[Dataset material]

*** Begin section ***

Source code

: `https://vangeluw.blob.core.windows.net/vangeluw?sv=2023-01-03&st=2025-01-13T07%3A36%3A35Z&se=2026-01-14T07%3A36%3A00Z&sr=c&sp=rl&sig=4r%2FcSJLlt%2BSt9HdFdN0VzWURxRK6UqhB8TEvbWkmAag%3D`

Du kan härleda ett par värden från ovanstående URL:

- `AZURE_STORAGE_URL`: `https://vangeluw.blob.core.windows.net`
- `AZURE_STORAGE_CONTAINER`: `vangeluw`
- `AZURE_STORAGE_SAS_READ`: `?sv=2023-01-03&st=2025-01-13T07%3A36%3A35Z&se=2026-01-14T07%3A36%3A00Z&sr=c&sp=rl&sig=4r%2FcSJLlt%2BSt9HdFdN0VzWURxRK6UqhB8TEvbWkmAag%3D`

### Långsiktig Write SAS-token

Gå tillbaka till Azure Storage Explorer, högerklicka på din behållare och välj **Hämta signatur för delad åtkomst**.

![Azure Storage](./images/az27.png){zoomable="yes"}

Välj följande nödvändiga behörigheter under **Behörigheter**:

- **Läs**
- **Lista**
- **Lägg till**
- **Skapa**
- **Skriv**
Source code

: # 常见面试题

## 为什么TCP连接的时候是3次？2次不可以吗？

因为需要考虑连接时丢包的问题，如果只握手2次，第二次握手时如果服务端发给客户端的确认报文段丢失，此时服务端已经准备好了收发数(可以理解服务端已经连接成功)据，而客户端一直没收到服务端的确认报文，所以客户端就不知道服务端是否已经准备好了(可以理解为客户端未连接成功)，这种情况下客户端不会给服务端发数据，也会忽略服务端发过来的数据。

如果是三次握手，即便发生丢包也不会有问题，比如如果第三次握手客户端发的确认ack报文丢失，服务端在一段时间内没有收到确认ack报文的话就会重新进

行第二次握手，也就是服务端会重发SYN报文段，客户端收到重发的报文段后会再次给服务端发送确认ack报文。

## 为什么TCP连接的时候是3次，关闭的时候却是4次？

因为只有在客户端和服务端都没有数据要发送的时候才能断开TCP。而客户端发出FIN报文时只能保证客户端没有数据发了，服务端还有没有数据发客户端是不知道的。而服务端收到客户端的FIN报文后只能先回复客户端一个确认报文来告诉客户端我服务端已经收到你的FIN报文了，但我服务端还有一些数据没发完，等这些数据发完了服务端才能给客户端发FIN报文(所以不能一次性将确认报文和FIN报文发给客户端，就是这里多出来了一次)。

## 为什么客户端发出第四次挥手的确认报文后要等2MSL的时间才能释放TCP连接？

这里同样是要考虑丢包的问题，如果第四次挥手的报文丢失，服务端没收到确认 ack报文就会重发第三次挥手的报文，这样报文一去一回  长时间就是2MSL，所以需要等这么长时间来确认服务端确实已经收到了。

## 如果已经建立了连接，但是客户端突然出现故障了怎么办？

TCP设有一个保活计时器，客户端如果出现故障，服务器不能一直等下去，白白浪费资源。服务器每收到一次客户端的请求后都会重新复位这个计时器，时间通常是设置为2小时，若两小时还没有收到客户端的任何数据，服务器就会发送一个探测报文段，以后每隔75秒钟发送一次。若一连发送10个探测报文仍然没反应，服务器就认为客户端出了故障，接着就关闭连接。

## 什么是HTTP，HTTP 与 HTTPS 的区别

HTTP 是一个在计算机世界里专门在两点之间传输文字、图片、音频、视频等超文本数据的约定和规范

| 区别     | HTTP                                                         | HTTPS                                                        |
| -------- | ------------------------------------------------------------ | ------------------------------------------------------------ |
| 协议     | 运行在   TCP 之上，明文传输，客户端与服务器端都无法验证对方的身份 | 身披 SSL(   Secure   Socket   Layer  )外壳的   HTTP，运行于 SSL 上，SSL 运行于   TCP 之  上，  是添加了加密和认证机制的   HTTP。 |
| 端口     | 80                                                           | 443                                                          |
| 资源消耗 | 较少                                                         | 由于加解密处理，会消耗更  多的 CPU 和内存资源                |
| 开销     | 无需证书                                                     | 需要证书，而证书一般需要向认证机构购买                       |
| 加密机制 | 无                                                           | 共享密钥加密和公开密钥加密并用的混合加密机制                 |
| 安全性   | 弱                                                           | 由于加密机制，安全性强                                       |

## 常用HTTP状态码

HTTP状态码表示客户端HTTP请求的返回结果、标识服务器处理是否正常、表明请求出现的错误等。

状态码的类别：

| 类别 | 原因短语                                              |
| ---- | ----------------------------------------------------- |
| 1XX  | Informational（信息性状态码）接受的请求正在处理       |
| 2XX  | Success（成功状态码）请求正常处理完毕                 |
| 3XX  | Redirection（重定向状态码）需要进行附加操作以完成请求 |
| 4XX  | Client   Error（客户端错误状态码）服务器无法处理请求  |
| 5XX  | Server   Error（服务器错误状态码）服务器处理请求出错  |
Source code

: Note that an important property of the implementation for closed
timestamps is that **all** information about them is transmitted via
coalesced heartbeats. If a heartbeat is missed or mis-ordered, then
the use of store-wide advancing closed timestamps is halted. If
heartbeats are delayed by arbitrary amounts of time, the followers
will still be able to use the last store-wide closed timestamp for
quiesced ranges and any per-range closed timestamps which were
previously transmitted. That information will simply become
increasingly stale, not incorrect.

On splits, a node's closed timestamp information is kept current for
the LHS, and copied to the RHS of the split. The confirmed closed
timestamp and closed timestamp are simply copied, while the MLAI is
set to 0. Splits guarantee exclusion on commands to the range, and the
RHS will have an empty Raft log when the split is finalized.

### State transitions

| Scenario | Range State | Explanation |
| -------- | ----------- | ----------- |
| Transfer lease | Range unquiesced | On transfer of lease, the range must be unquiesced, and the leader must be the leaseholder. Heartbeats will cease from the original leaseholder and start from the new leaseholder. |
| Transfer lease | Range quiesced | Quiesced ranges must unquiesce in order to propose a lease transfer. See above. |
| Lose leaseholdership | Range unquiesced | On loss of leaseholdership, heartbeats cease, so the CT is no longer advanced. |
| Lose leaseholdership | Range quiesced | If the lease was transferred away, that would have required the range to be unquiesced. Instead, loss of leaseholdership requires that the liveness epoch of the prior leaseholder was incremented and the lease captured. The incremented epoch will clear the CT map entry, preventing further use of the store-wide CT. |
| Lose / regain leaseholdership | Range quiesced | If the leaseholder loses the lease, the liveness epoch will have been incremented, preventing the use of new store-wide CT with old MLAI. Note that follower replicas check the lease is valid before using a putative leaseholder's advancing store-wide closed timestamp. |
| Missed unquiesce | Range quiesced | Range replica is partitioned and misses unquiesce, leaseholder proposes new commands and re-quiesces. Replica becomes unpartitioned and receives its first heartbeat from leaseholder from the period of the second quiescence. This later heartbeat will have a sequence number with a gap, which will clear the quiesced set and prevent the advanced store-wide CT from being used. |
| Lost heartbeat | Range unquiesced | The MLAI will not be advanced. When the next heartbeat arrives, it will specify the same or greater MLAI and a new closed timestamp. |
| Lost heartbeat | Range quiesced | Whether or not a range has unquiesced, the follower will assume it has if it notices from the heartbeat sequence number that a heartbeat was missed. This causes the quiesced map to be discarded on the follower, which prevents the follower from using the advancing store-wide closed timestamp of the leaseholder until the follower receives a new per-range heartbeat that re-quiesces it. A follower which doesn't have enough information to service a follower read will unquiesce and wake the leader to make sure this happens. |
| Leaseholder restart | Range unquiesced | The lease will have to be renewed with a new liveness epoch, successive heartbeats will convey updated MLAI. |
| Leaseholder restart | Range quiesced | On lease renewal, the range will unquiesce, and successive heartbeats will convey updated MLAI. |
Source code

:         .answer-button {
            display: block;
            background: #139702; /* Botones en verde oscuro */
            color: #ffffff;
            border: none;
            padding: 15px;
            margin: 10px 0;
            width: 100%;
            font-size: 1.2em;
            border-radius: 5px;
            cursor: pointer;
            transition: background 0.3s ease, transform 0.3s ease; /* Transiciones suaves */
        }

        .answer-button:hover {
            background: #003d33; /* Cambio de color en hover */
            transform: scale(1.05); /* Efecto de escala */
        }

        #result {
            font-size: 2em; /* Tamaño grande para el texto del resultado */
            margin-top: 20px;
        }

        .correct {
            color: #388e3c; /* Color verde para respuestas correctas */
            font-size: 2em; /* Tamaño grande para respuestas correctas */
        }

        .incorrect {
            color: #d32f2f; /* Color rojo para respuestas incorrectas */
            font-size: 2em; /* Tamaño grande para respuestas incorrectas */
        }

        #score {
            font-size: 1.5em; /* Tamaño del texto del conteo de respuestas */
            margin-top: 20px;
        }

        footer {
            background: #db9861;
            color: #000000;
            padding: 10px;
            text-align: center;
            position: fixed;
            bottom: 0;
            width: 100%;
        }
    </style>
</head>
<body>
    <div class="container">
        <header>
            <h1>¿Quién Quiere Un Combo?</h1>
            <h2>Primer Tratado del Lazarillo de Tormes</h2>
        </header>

*** End section ***

Instruction:
Render everything from the line containing "行第二次握手，也就是服务端会" down to the line containing "## 为什么客户端发出第四次" in the material above as a Markdown table with columns Row and Line, skipping blank lines.

Response:
| Row | Line |
|---|---|
| 1 | 行第二次握手，也就是服务端会重发SYN报文段，客户端收到重发的报文段后会再次给服务端发送确认ack报文。 |
| 2 | ## 为什么TCP连接的时候是3次，关闭的时候却是4次？ |
| 3 | 因为只有在客户端和服务端都没有数据要发送的时候才能断开TCP。而客户端发出FIN报文时只能保证客户端没有数据发了，服务端还有没有数据发客户端是不知道的。而服务端收到客户端的FIN报文后只能先回复客户端一个确认报文来告诉客户端我服务端已经收到你的FIN报文了，但我服务端还有一些数据没发完，等这些数据发完了服务端才能给客户端发FIN报文(所以不能一次性将确认报文和FIN报文发给客户端，就是这里多出来了一次)。 |
| 4 | ## 为什么客户端发出第四次挥手的确认报文后要等2MSL的时间才能释放TCP连接？ |